Friday, February 18, 2011

Responding to Spiritual Failure

The garden event of the Crucifixion of Jesus is a very interesting scene.  If Jesus leaves an example to follow, this is one of those areas that His example is excruciatingly difficult to follow.  For instance, when His betrayer shows up, He says in Matthew 26:46, "Rise up, let us go; the one handing me over has arrived."  He makes the absurdly funny line from Mystery Men ("We have a date with destiny, and it looks like she's ordered the lobster.") seem right on point rather than absurd.

I imagine the scene as very late at night.  The disciples have been through a confusing stress-filled week, and are understandably tired.  Jesus asks them to pray, but instead they fall asleep.  They will never again have the opportunity to pray with Jesus during His most difficult personal battle.  In fact, right on the cusp of their most confusing and difficult time, they fall asleep instead of praying.  In short, they have failed spiritually in an important clutch point in their relationship with Jesus.  He can lecture them, reject them, call them out, and dismiss them, and many other things which would heighten their sense of failure, but what He says is, "get up, we have an appointment with my betrayer."  He still includes them in the events of the garden, leading to the events of His death.

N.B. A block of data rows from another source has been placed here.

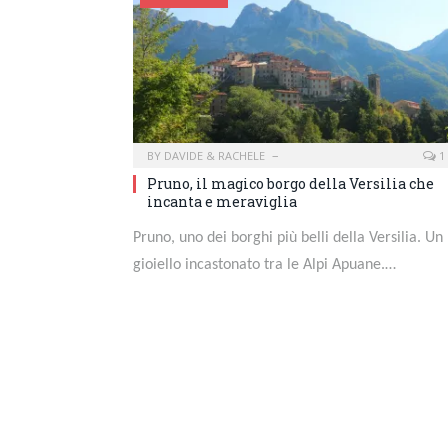
BY
DAVIDE & RACHELE
1
Pruno, il magico borgo della Versilia che
incanta e meraviglia
Pruno, uno dei borghi più belli della Versilia. Un
gioiello incastonato tra le Alpi Apuane.…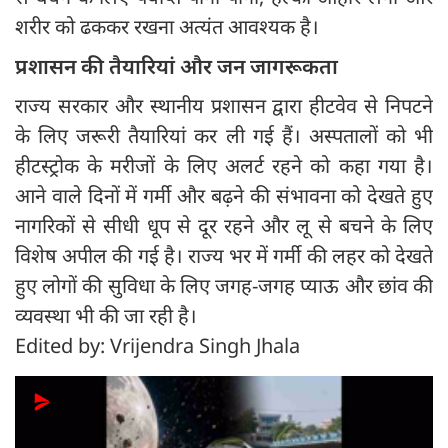
शरीर को ढककर रखना अत्यंत आवश्यक है।
प्रशासन की तैयारियां और जन जागरूकता
राज्य सरकार और स्थानीय प्रशासन द्वारा हीटवेव से निपटने
के लिए जरूरी तैयारियां कर ली गई हैं। अस्पतालों को भी
हीटस्ट्रोक के मरीजों के लिए अलर्ट रहने को कहा गया है।
आने वाले दिनों में गर्मी और बढ़ने की संभावना को देखते हुए
नागरिकों से सीधी धूप से दूर रहने और लू से बचने के लिए
विशेष अपील की गई है। राज्य भर में गर्मी की लहर को देखते
हुए लोगों की सुविधा के लिए जगह-जगह प्याऊ और छांव की
व्यवस्था भी की जा रही है।
Edited by: Vrijendra Singh Jhala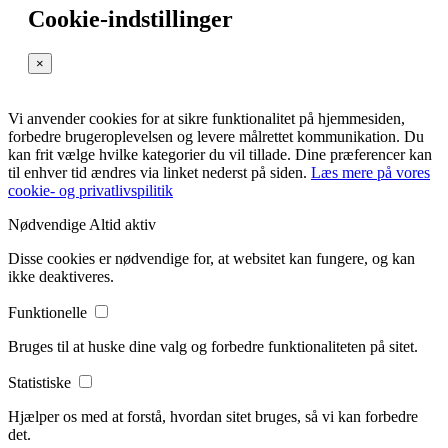
Cookie-indstillinger
×
Vi anvender cookies for at sikre funktionalitet på hjemmesiden,
forbedre brugeroplevelsen og levere målrettet kommunikation. Du
kan frit vælge hvilke kategorier du vil tillade. Dine præferencer kan
til enhver tid ændres via linket nederst på siden.
Læs mere på vores
cookie- og privatlivspilitik
Nødvendige
Altid aktiv
Disse cookies er nødvendige for, at websitet kan fungere, og kan
ikke deaktiveres.
Funktionelle
Bruges til at huske dine valg og forbedre funktionaliteten på sitet.
Statistiske
Hjælper os med at forstå, hvordan sitet bruges, så vi kan forbedre
det.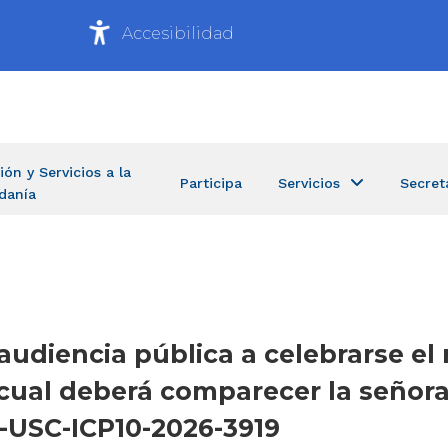
Accesibilidad
ión y Servicios a la
Participa
Servicios
Secret
danía
 audiencia pública a celebrarse el
 la cual deberá comparecer la señ
-USC-ICP10-2026-3919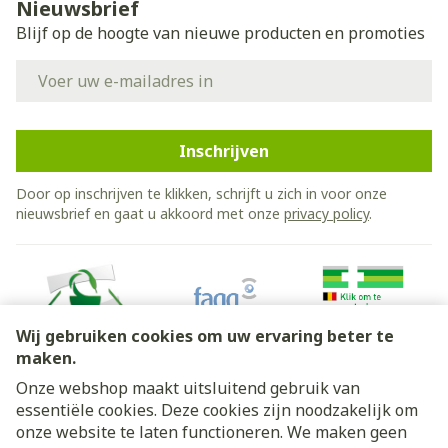
Nieuwsbrief
Blijf op de hoogte van nieuwe producten en promoties
E-mail adres
Inschrijven
Door op inschrijven te klikken, schrijft u zich in voor onze
nieuwsbrief en gaat u akkoord met onze
privacy policy
.
Wij gebruiken cookies om uw ervaring beter te
maken.
Onze webshop maakt uitsluitend gebruik van
essentiële cookies. Deze cookies zijn noodzakelijk om
Juridische links
onze website te laten functioneren. We maken geen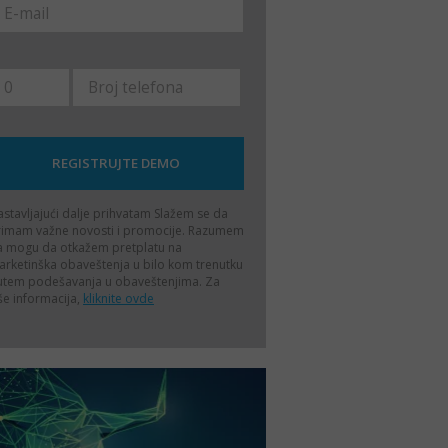
stavljajući dalje prihvatam
Slažem se da
rimam važne novosti i promocije. Razumem
a mogu da otkažem pretplatu na
rketinška obaveštenja u bilo kom trenutku
utem podešavanja u obaveštenjima. Za
še informacija,
kliknite ovde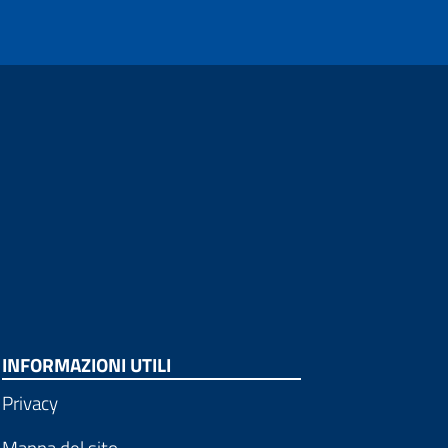
INFORMAZIONI UTILI
Privacy
Mappa del sito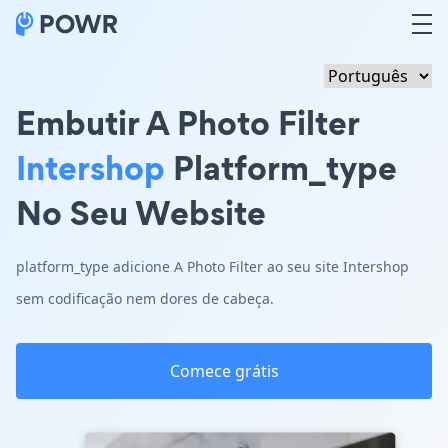
Embutir A Photo Filter
Intershop
Platform_type
No Seu Website
platform_type adicione A Photo Filter ao seu site Intershop
sem codificação nem dores de cabeça.
Comece grátis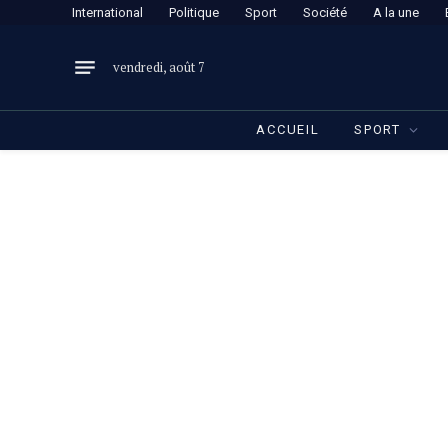
International
Politique
Sport
Société
A la une
vendredi, août 7
ACCUEIL
SPORT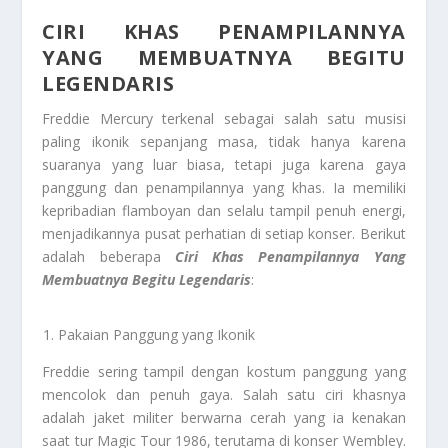
CIRI KHAS PENAMPILANNYA
YANG MEMBUATNYA BEGITU
LEGENDARIS
Freddie Mercury terkenal sebagai salah satu musisi
paling ikonik sepanjang masa, tidak hanya karena
suaranya yang luar biasa, tetapi juga karena gaya
panggung dan penampilannya yang khas. Ia memiliki
kepribadian flamboyan dan selalu tampil penuh energi,
menjadikannya pusat perhatian di setiap konser. Berikut
adalah beberapa
Ciri Khas Penampilannya Yang
Membuatnya Begitu Legendaris
:
Pakaian Panggung yang Ikonik
Freddie sering tampil dengan kostum panggung yang
mencolok dan penuh gaya. Salah satu ciri khasnya
adalah jaket militer berwarna cerah yang ia kenakan
saat tur Magic Tour 1986, terutama di konser Wembley.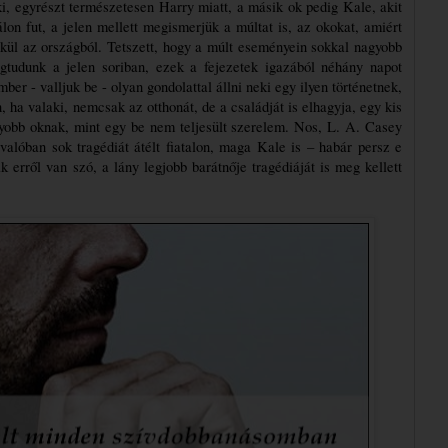
i, egyrészt természetesen Harry miatt, a másik ok pedig Kale, akit 
álon fut, a jelen mellett megismerjük a múltat is, az okokat, amiért 
ül az országból. Tetszett, hogy a múlt eseményein sokkal nagyobb 
gtudunk a jelen soriban, ezek a fejezetek igazából néhány napot 
er - valljuk be - olyan gondolattal állni neki egy ilyen történetnek, 
 ha valaki, nemcsak az otthonát, de a családját is elhagyja, egy kis 
obb oknak, mint egy be nem teljesült szerelem. Nos, L. A. Casey 
valóban sok tragédiát átélt fiatalon, maga Kale is – habár persz e 
 erről van szó, a lány legjobb barátnője tragédiáját is meg kellett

The fact that there is no sense of rejection of those failed followers, and that He continues to include them in His passionate cup of suffering, leads me to feel a sense of security and peace.  But it also inspires me to listen for that next command.  Will He tell me to get up?  Will He tell me to go with Him?  What I do know is that He will continue to include me, even if I fail spiritually.  My failures, of which I have a long list, do not disqualify me for service to my King.  They may restrict what opportunities I have to do various acts of service, but they do not disqualify me for service to my King.  I am not released from my duties, I am not relieved of responsibilities, and I do not have license to lapse into bouts of self-pity and pouting rather than acts of service.  I am not shelved, and I do not have that option among my choices.

So, I will rise up, I will go with Him, and I will move on with Him to the next task my Master has for me.  I never go alone, but I will never stop going either.  This may not illuminate the road ahead, but it does inspire me to fit my pack for carrying, and load it with adventurers gear, healing supplies, and my Master's armor with weapons.  I may not know exactly where I'm headed, but I will be ready to move, failure, success, or in between.

1 comment:

  1. Excellent, be ready, sometimes as followers, even when we are waiting, we are so distracted, depressed or whatever that we don't ready ourselves for what the next task. Why we wait around expecting to be used as we are, weak, self absorbed,confused, instead of working towards the final goal with expectancy, I don't know....distracted?